Lisette Coly, the President of the Parapsychology Foundation has released this comment this morning:
“It with deep regret and sadness that we must mark the passing of a highly respected and revered member of the Parapsychology Foundation family, Gerd Hövelmann. Over the years, apart from his myriad contributions to parapsychology, no doubt to be listed elsewhere by similarly grieving colleagues, we were proud and happy to have had him as a grantee, participating in our International Conferences, contributing to our publications as well as serving as our PF International Affiliate representing Germany. Above and beyond his lasting legacy to the field he was the very definition of a gentleman and scholar in all senses of the words, the likes of which are rarely seen these days. The PF family extends our sincere condolences to his family and his many friends worldwide.”
All of us here at the Parapsychology Foundation do indeed regret with all of our collective heart that this extraordinary man who has passed. He died this past weekend surrounded by his wife, Friederike Schriever, and his daughters and will be sorely missed by so many.
Hövelmann’s mark on parapsychology was substantive and informative, always bringing the international character of our discipline to the fore. From his authoritative pieces in Marcelo Truzzi’s Zetetic Scholar back in the 1980s to his chapters in the recent Parapsychology: Handbook for the 21st Century published in 2015, his insight and wide knowledge has been most visible in his contributions to the primary literature of the field.
I daresay so many of us have fond and vivid images of him and his wife Friederike Schriever that weren’t photographed. My oldest memory of Gerd was the moment he introduced himself to me in the front hallway of the old Institute for Parapsychology on Buchanan Boulevard in Durham, North Carolina. It was that moment—back when we were both young—that I realized the handsome man shaking my hand was, in fact, the knowledgeable and forthright debater from the Zetetic Scholar. He was so unlike the older man I had pictured from his writing, older but no less wiser.

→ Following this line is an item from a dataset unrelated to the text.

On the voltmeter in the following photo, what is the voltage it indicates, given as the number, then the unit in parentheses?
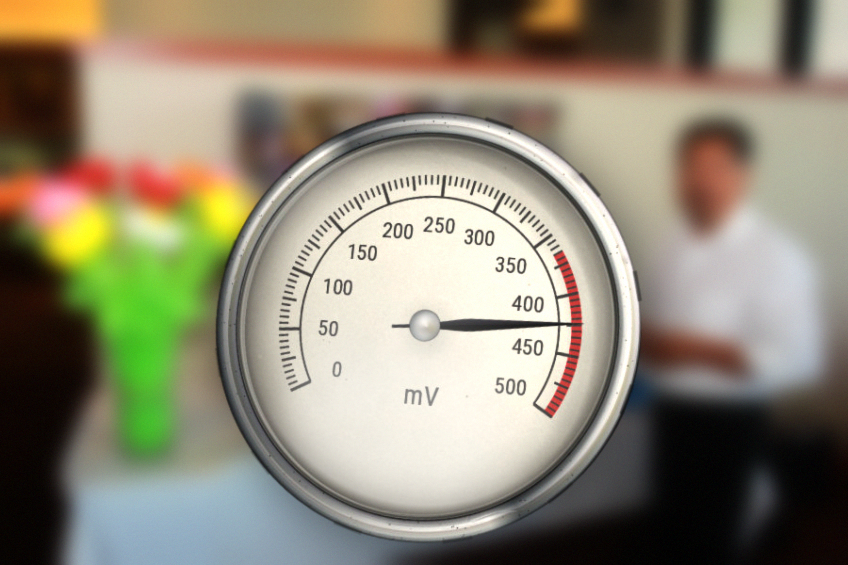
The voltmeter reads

His insight and industry was always apparent in everything he did for the field. As a friend of the Parapsychology Foundation, as Lisette has said, he has been invaluable help as a colleague and advisor, an interviewer for our filming efforts at the PF’s conference on mediumship in 2005 in Charlottesville, Virginia and at the 2007 Parapsychological Association meeting in Halifax, and as a speaker at the Utrecht II conference in 2008 organized by the PF and hosted by the Johan Borgmans Foundation.
In the upcoming weeks, Lisette Coly will pen a longer blog on Gerd and his impact on the PF and the field. In the meantime, as she noted above, our hearts go out to his family and closest friends. We cannot express how much we all will miss him and how great a loss the field has suffered.